Once the child is born and in the care of the adoptive parents, they have full authority over the child’s life. To further complicate things, both sides are generally dealing with their own loss or grief in varying ways. Adoptive parents quite often have struggled with infertility and miscarriage, while the birth parents are dealing with the loss and heartbreak of having to relinquish their child from their care. All of these factors can make it difficult to make an open adoption work, but it’s not impossible. You just need to know the key component to making it work.
The Key to Making Open Adoption Work
While a closed adoption cuts off all ties to the birth parents, in an open, domestic adoption, both the adoptive parents and birth parents work together. They must be able to bridge the chasm of differences between them to form a relationship that puts the child’s best interests first.

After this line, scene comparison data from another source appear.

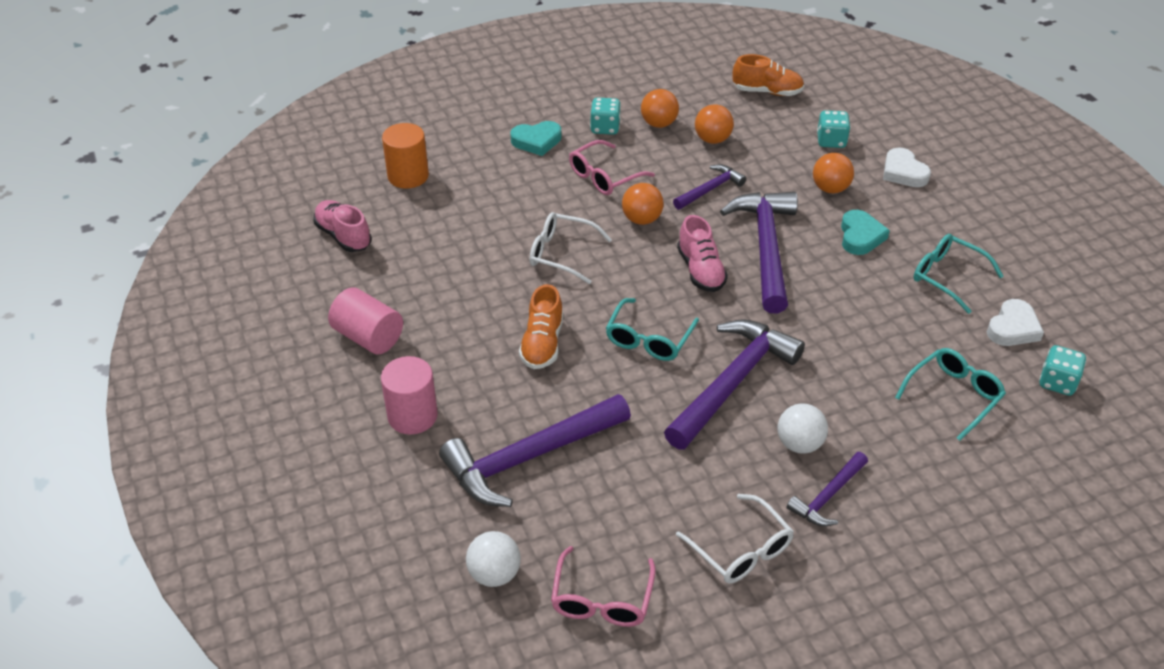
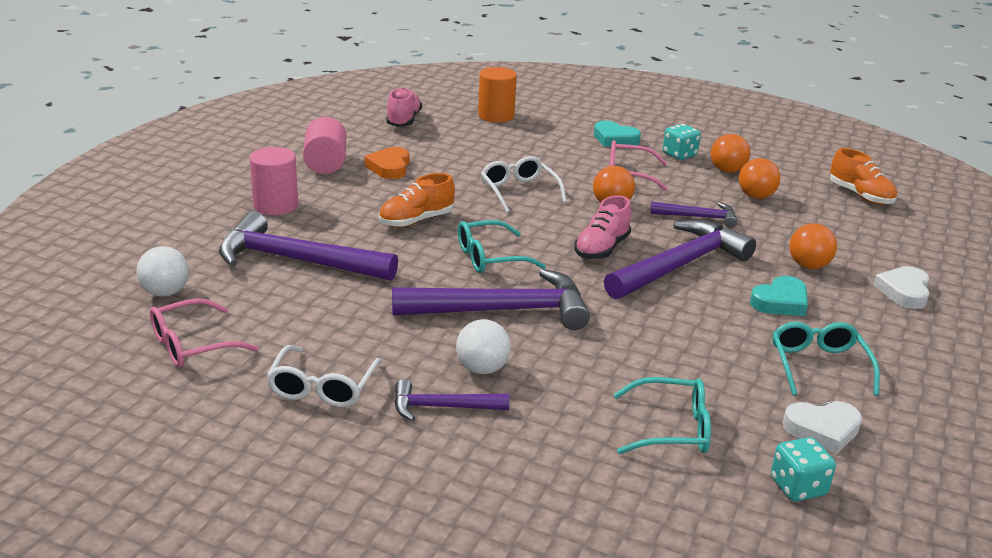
camera: 45 degrees right, 15 degrees down
turquoise dice [817,110,850,148] -> none
none -> orange heart [365,147,409,179]

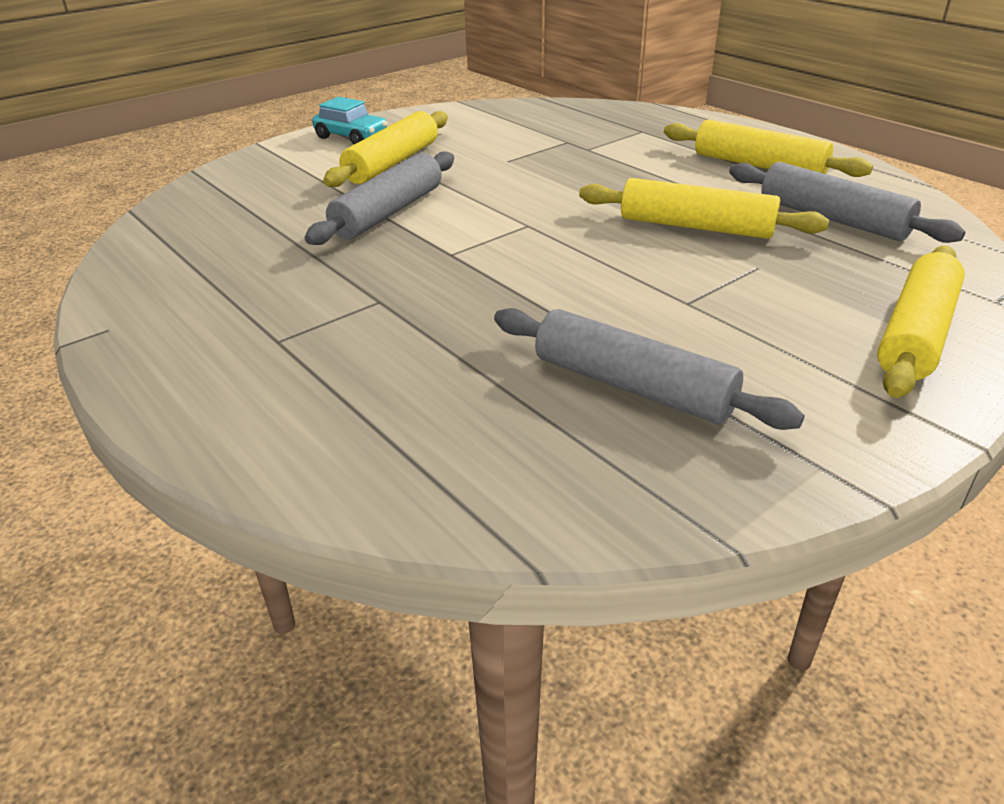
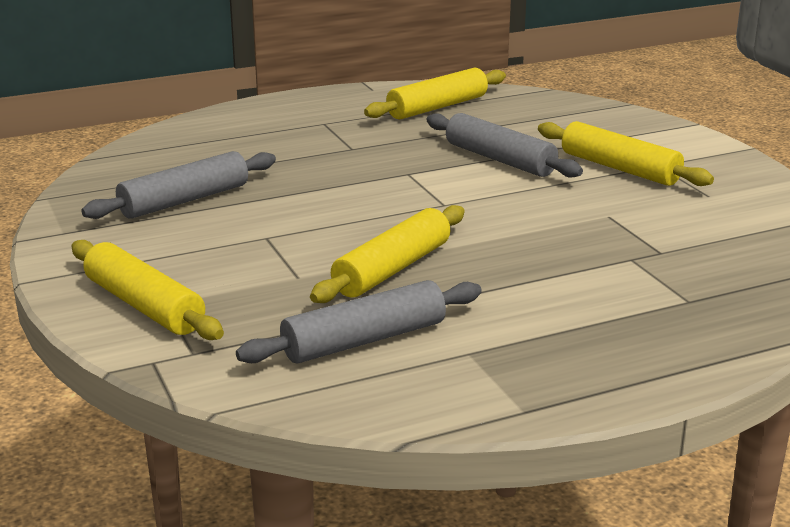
camera: 105 degrees right, 10 degrees down
turquoise car [312,97,388,144] -> none
yellow rolling pin [664,119,873,177] -> yellow rolling pin moved to [364,68,506,120]

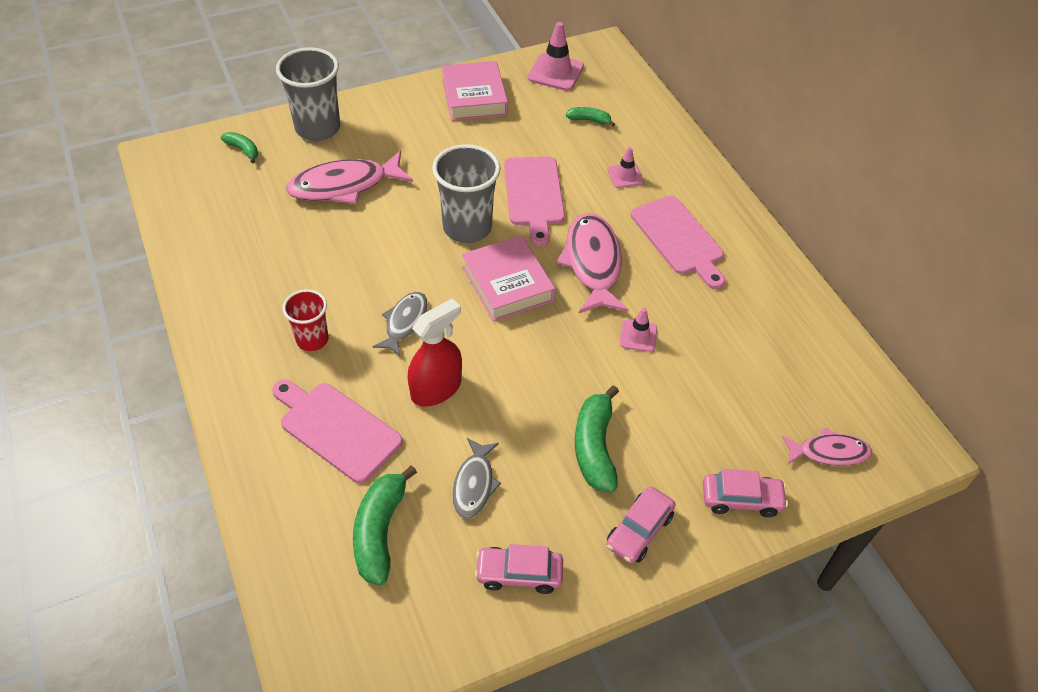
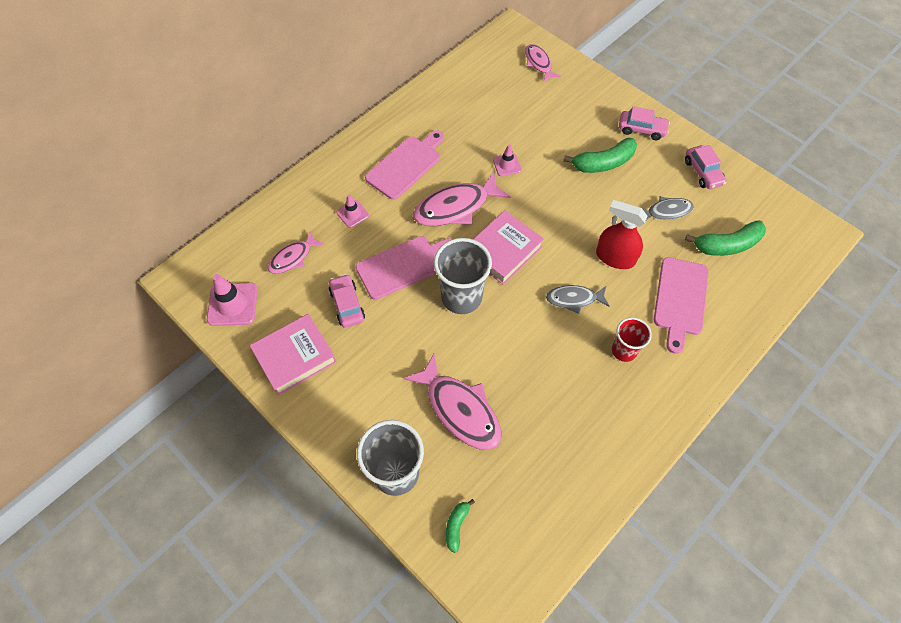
camera: 110 degrees left, 10 degrees up
green banana [566,107,615,127] -> pink fish [268,231,324,274]
pink car [703,469,788,517] -> pink car moved to [329,274,365,328]

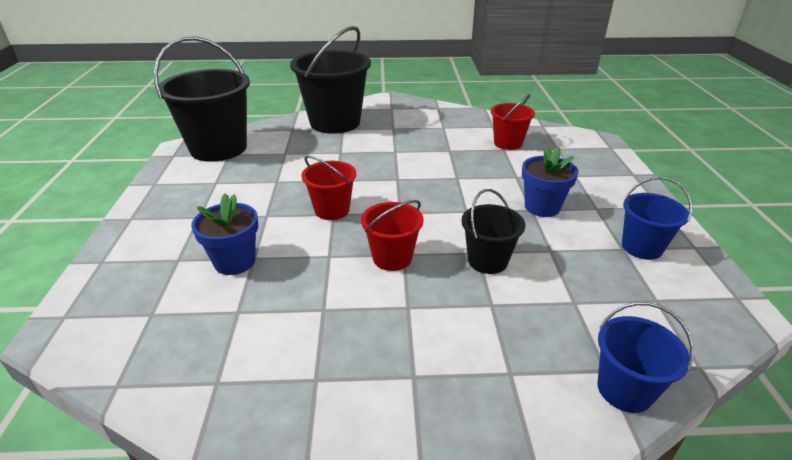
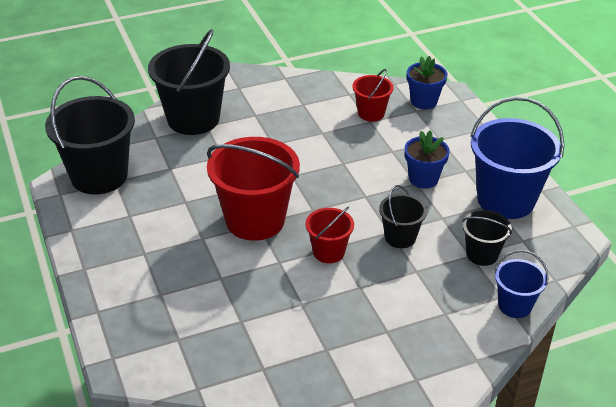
camera: 20 degrees left, 5 degrees up
blue flower pot [191,193,258,275] -> blue flower pot moved to [407,56,447,109]
red bucket [301,155,356,220] -> red bucket [207,137,300,241], size x1.92
blue bucket [622,177,692,260] -> blue bucket [470,97,565,219], size x1.92
none -> black bucket [462,210,512,266]

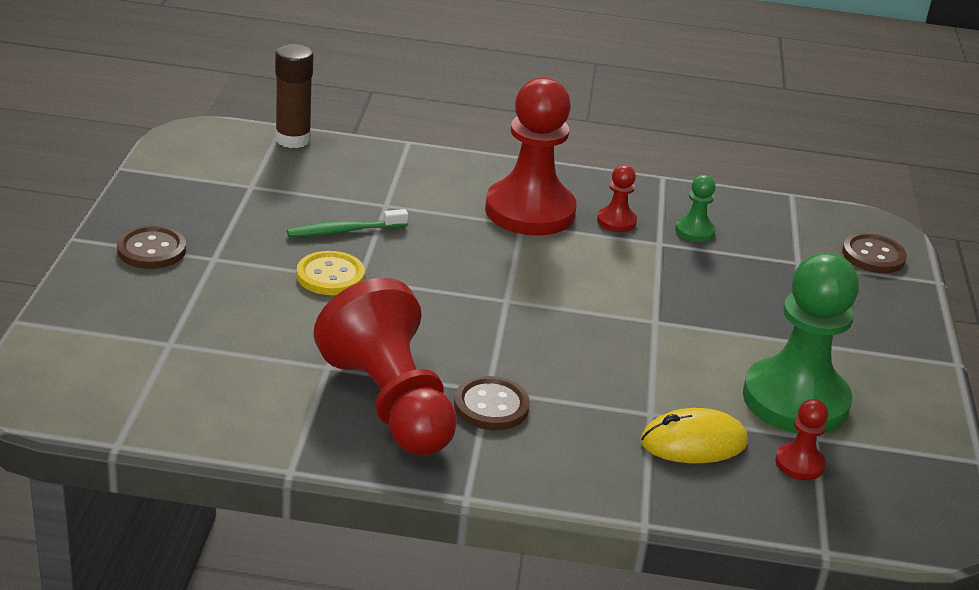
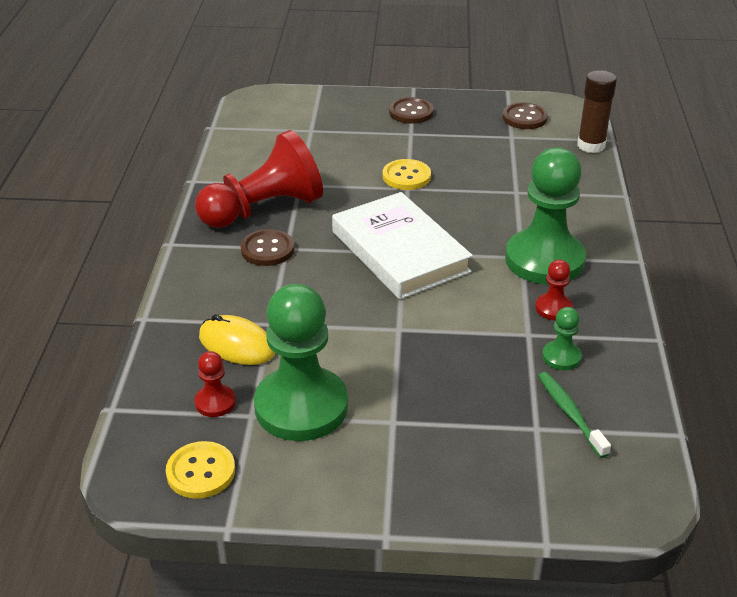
camera: 90 degrees right, 5 degrees up
green toothbrush [287,209,408,237] -> green toothbrush moved to [538,372,611,458]
red pawn [485,77,577,236] -> green pawn [505,147,586,285]
yellow mouse [640,408,748,463] -> yellow mouse turned 45 degrees counterclockwise [199,314,275,365]
brown button [842,233,907,273] -> brown button moved to [503,102,548,129]
none -> yellow button [166,441,235,499]
none -> white book [332,192,473,299]

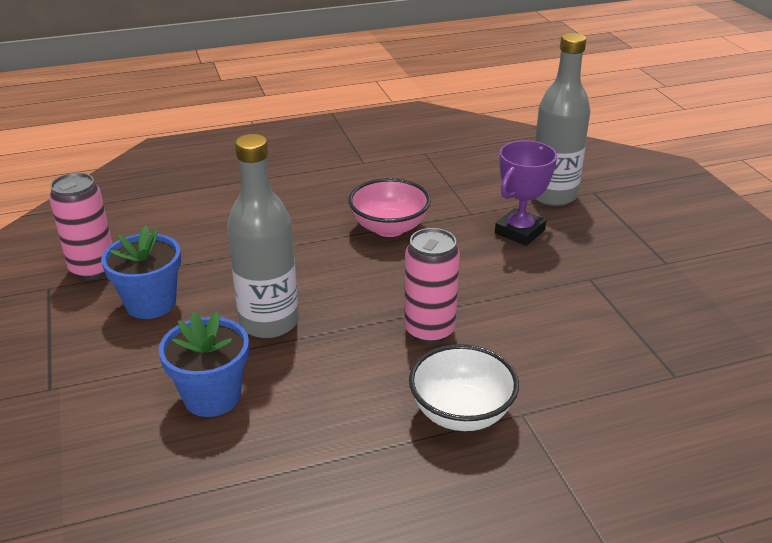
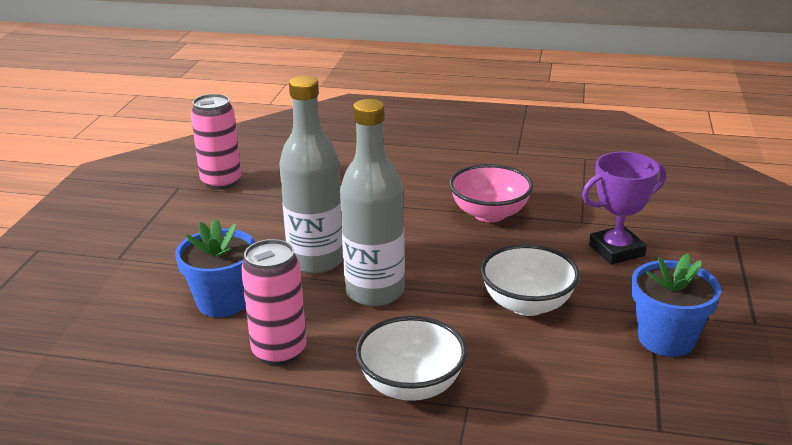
camera: 30 degrees right, 5 degrees down
blue flower pot [101,225,181,319] -> blue flower pot moved to [631,253,721,357]
pink can [404,228,460,344] -> pink can moved to [241,239,306,366]
grey bottle [535,33,590,206] -> grey bottle moved to [340,99,405,306]
none -> white bowl [480,244,580,316]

This can be easier said than done, but the ultimate key to making open adoption work is a strong relationship between the adoptive parents and birth parents. Both parties must be committed, maintain consistent and excellent communication, and let their pride fall to the wayside, all for the best outcome for their child. It will require letting go of fear and insecurity, and not giving up at the first sign of differences or frustration.
What Should You Do if You Don’t Like Your Child’s Birth Parents?
When you agreed to an open adoption, you essentially agreed to a marriage of sorts. For better or worse, you signed up to work as a team with the birth parents to provide the best life for the child. You should view the birth parents the way you view your own biological family. There is likely at least one person you do not like in your biological family, but they are family, nonetheless, and you do the best you can to get along with them and keep the peace. The same goes for your child’s birth parents. You must do your best to get along with them for the greater good: your child. A helpful tip to improve your relationship with your child’s birth parents is to think of one good thing you like about them, and focus on that when you’re feeling frustrated. Remember-your child inherited many traits from their birth parents, and it is important to respect them, despite your differences.
When you’re able to build a relationship with your child’s birth parents that is founded on the commitment to the child’s best interests, everyone wins. Most importantly, your child wins. Keep the lines of communication open and strong, and let go of your own personal agenda. Open adoption, when all parties are working together in sync, can work beautifully.